This is one of the most enjoyable business boks I have ever read. I am a devout student of strategy & innovation and hence have read quite extensively on those subjects. But when it comes to the question of business models, even Adrian Slywotzky, who may be considered as the real father of the concept of business models, is not as clear in handling the concept as Mark Johnson. Johnson's definition of the concept, and especially his breaking it down to four elements (he calls them boxes) is brilliant. Sure, Slywotzky's business model definition also has four elements but here the boxes make the handling of the concept terribly simple and managable. In short, the definition of this rather hard-to-grab concept is excellent.
Johnson's next move in the book is to show how a new business model can be designed on the basis of his four-box formula. He starts with the first step of defining a new customer value proposition (CVP). After this, he moves backwards to work out the 'processes' that need to be created or improved so as to fulfill this new CVP as well as singling out the `resource requirements' in the organization. From there onwards he shows how to work out the `profit model' for the newly generated business model. Hence, once all those four boxes have been filled `democratically' (with participation from managers at all levels of the company) and carefully, the company is now ready to implement the new strategy.
At this point comes the other strength of the book whereby it does not leave the subject at the point of strategy formulation. Instead, it moves to explain even the knittty gritty details of implementation/execution. Here also Johnson is very good and drives on deep experience.
The book is full of enlightening case examples. Some are known stuff (like iPod, iPhone, Hitli etc.) but you find a lot of new examples which are really good.
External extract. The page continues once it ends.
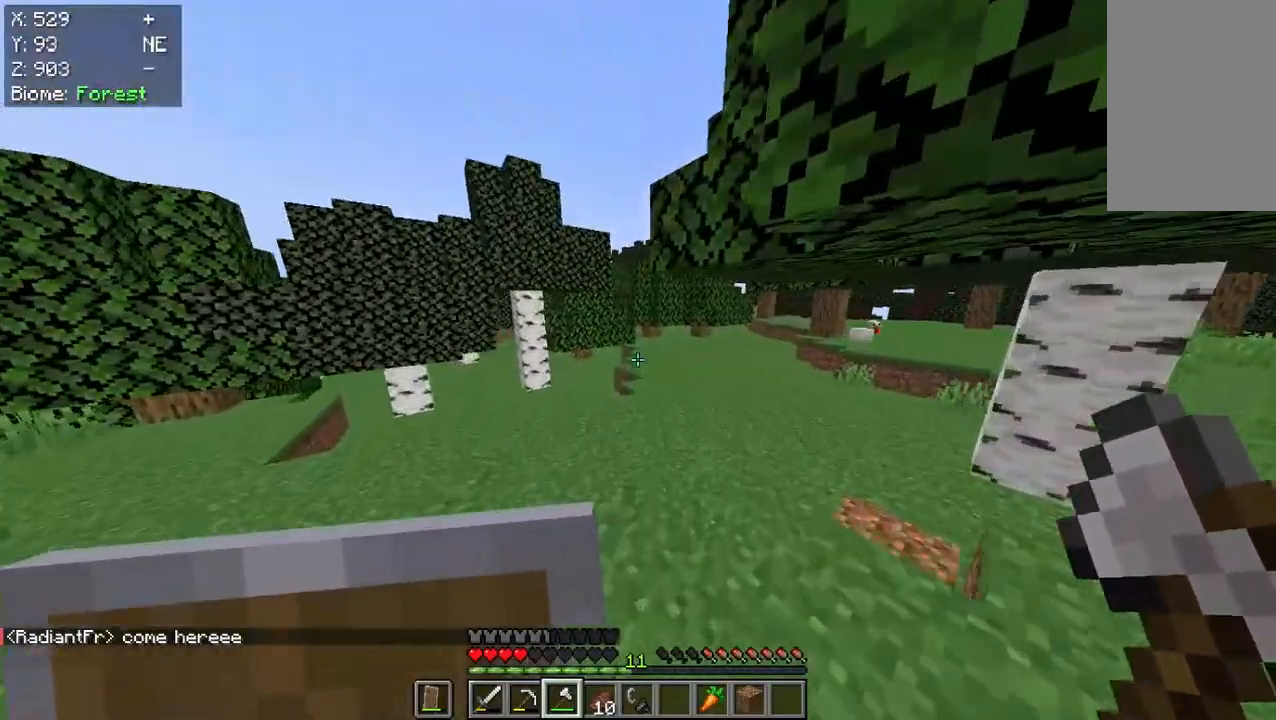
{"keys": ["w"], "mouse": [], "events": []}
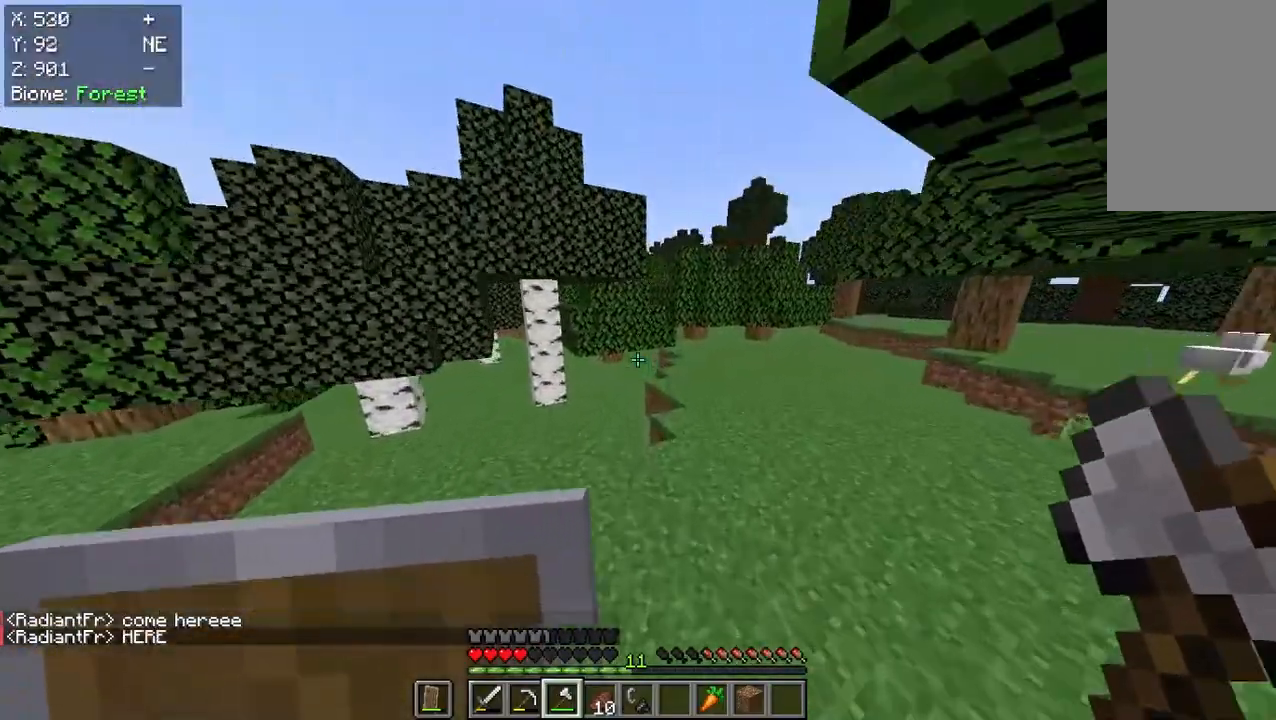
{"keys": ["w"], "mouse": [], "events": []}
When you reach the end of the book -which I assure you it will be very very swift (I finished it in only three sittings)- you feel relieved because you feel like you finally have a workable model in your hands which you can start toying with tomorrow morning.
This is a very very good book on strategy. There may be other good business model books around as one reviewer suggested. But this book should certainly be included in that list of excellent books on business model generation and implementation. I personally thank the author for giving me such a great pleasure in reading this wonderful work.